People with incomes that qualify to receive CSR subsidies get enrolled in variants of silver plans that have increased actuarial values, depending on income. Standard silver plans are required to have an actuarial value of 70 percent. This means the insurer generally covers about 70 percent of costs and the enrollee pays the remaining 30 percent. The higher the actuarial value, the more costs covered by the insurance company.
With CSRs, people with incomes between 100 percent and 150 percent of FPL qualify for a variant silver plan with an actuarial value of 94 percent. This means their plan is expected to cover 24 percent more of the cost for covered services than the standard silver plan that has an actuarial value of 70 percent. For those with incomes between 150 percent and 200 percent FPL their plan’s actuarial value is increased to 87 percent, and for those with incomes between 200 percent and 250 percent the actuarial value is increased to 73 percent.
The subsidies are given directly to the insurance companies to subsidize their costs for providing the more generous plans. As of February 2017, 68 percent of subsidized enrollees were receiving cost-sharing reduction subsides, for a total of 5.9 million people, at an estimated annual cost of $7 billion or almost $600 million a month.
WHAT HAPPENS NEXT
Regardless of payment from the government, insurers are still obligated by Obamacare to lower cost-sharing levels for eligible enrollees through an increased actuarial value.
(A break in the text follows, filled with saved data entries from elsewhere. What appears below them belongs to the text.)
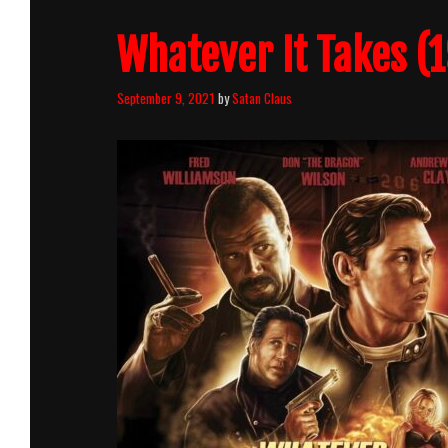
Whatever It Takes (1
September 9, 2021
by
Satan Claus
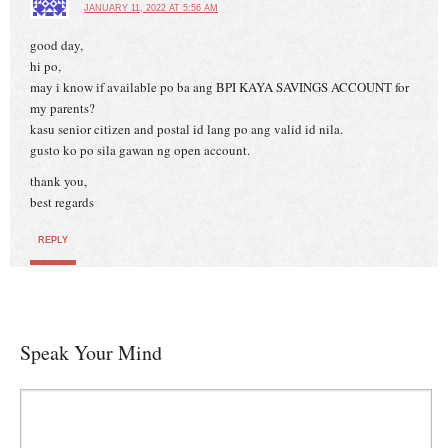
JANUARY 11, 2022 AT 5:56 AM
good day,
hi po,
may i know if available po ba ang BPI KAYA SAVINGS ACCOUNT for
my parents?
kasu senior citizen and postal id lang po ang valid id nila.
gusto ko po sila gawan ng open account.
thank you,
best regards
REPLY
Speak Your Mind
In the absence of a CSR appropriation from Congress, insurers can pay for the increase in the actuarial value of plans by charging a premium that reflects the higher actuarial value. CBO estimates that this will increase premiums an average of about 20 percent for benchmark silver plans on the exchange in 2018.
Obamacare’s premium tax credits reduce the amount of the premium paid by the customer. Recipients must spend a certain percentage of their income on health insurance premiums, and then the premium tax credit kicks in to pay the rest. If insurance companies raise premiums, low-income people who get subsidies do not pay more for the benchmark plan. It does not really matter how much their premiums rise, because the amount they pay is capped based on their income, not the cost of the plan.
However, it does matter to taxpayers, because Washington picks up the cost of the increased premiums through increased spending on premium tax credits. CBO estimates that ending the CSR payments and adding the costs of increased actuarial values to the premium would increase net federal spending on Obamacare subsidies by $6 billion in 2018 and add $194 billion to deficit from 2017-2026.
Given the long-standing uncertainty on CSRs, most health insurers selling coverage on the federal exchange included in their 2018 rate filings the assumption that CSR payments would end. Therefore, no adjustment to their rates is needed. In some states, insurance companies were prohibited from making this kind of assumption. CMS has said it is working with insurers in these states. It is unclear if these insurers will be able to refile in time, as the 2018 open enrollment period begins on November 1.